Spell check in Libre Office

This may just be a Debian Squeeze backports thing, but the spell checker in Libre Office doesn't work out of the box, even thought the spell checker dialogue appears and says it's checked the spelling.
The answer is to install the appropriate dictionary extension and restart. (Solution found on the Debian Forum.)

Update: This advice still applies in Debian Wheezy: I used it just now. The link is actually to the Open Office extension site, but the download is recognised by Libre Office as a Libre Office extension.

Update: see this more recent post for a better solution.

Sunday, February 5, 2012

Wordpress = slow


Having found the cause of web pages loading slowly on my computer, I was frustrated to see some web pages still taking minutes to load. Why? Oh, yes, they are all Wordpress blogs. Wordpress blogs are slow. They take minutes to load if they ever do. It's a well known problem, but even the Wordpress pages about the problem (Why is my Wordpress so slow? Are your sites running slow?) take minutes to load, and they don't even have the answer.
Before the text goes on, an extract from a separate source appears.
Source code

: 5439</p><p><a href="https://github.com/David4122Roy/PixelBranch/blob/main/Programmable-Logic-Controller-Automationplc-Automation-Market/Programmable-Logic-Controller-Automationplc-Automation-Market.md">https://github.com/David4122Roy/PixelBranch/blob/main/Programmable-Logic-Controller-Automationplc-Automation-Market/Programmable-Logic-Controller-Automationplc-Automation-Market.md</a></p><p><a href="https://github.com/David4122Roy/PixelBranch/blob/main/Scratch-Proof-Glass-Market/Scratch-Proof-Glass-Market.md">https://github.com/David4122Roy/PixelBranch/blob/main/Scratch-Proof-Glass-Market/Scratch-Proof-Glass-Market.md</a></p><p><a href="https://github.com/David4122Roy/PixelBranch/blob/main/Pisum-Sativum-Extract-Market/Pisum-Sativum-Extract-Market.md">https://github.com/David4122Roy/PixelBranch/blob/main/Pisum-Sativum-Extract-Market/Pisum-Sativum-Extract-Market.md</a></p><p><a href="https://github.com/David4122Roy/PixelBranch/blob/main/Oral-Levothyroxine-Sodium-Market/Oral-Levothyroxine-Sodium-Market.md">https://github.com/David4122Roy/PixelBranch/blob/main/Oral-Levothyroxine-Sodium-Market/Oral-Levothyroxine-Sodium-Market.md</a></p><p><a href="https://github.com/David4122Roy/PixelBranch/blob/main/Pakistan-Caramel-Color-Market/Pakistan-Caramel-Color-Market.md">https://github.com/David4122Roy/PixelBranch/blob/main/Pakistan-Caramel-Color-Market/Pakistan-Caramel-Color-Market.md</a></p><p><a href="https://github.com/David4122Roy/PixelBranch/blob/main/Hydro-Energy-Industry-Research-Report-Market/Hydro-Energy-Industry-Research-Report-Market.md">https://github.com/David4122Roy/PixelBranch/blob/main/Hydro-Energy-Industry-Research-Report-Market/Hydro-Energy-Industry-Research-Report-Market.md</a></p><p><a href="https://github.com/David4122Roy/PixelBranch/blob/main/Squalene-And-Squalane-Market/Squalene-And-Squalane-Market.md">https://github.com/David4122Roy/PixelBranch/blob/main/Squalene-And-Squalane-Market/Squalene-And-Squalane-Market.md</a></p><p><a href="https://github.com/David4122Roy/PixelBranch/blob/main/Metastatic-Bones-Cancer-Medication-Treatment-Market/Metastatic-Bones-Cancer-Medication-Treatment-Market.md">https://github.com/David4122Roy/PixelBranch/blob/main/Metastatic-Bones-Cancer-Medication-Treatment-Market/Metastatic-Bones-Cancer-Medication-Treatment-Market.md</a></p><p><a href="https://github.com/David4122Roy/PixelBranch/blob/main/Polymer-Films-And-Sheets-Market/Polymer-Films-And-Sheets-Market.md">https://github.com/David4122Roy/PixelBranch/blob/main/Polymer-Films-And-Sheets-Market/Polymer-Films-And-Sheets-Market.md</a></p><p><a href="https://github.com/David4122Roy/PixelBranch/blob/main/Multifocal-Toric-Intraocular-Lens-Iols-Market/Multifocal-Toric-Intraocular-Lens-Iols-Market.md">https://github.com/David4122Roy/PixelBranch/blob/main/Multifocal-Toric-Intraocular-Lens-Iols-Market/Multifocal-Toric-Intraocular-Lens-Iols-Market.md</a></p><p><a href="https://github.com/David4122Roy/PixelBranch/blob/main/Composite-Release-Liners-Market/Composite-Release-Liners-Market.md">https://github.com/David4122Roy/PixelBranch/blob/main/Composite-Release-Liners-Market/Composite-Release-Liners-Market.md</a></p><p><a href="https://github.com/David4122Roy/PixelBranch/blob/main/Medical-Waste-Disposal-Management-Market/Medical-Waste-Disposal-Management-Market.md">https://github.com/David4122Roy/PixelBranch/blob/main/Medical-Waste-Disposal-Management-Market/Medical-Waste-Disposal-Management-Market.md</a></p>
The answer is to block Gravitar images with an AdBlock filter:
*.gravatar.com/avatar/* 
I'd found a couple of pages correctly identifying the problem, and applied the AdBlock solution previously, but after trying out Fedora and coming back to Debian, I hadn't re-applied the filter.

Connection problems

I'd been having connection problems for days. Internet pages were slow to load, partially loaded, or would simply not load, downloads were slow, and frequently stalled.
I wondered if I'd changed a setting somewhere or installed something that had broken the internet. I was trying to think what I'd done on the computer a few days previously when the problem started. It seemed to be the computer because my Android phone managed an update of Opera of about 11MB in a few seconds while the computer was off- something that was taking an hour or so on the computer with frequent lost connections.
I was thinking about calling up my ISP to see if there was a problem when I thought I'd better check the physical connections first. What I found was the ADSL filter sitting on top of my laptop power supply. I'd punted it there while doing the hoovering a few days previously, and the EMR from the power supply was obviously interfering with the signal passing through the ADSL filter- explaining why my phone got a good connection when the laptop wasn't working, and why the problem had started a few days earlier.
It only goes to show that it pays to check the wiring before blaming the ISP.

Friday, February 3, 2012

Did Debian 6.0.4 break HP printers?

My HP printer is not printing since I upgraded to Debian 6.0.4. It gives me the message:
Filter "usr/lib/cups/filter/foomatic-rip-hplip" for printer "*" not available.
 Where "*" is the name of my printer obviously. There's a page on the HP Linux Printing page that looked promising as a solution, but only resulted in the printer printing gibberish with the message
% This file was generated by pdftopdf.
Very frustrating.
After re-installing HPLIP and trying Google again for answers, I came across this on launchpad.net. Very similar: Debian, same error message, same problem just after an upgrade.
It looks as thought the same thing has happened and printing will be broken in Debian until 6.0.4 is supported by the next version of HPLIP.
If I'm wrong, please let me know.

Update: The manual build and install for Debian in the Launchpad link above worked for me.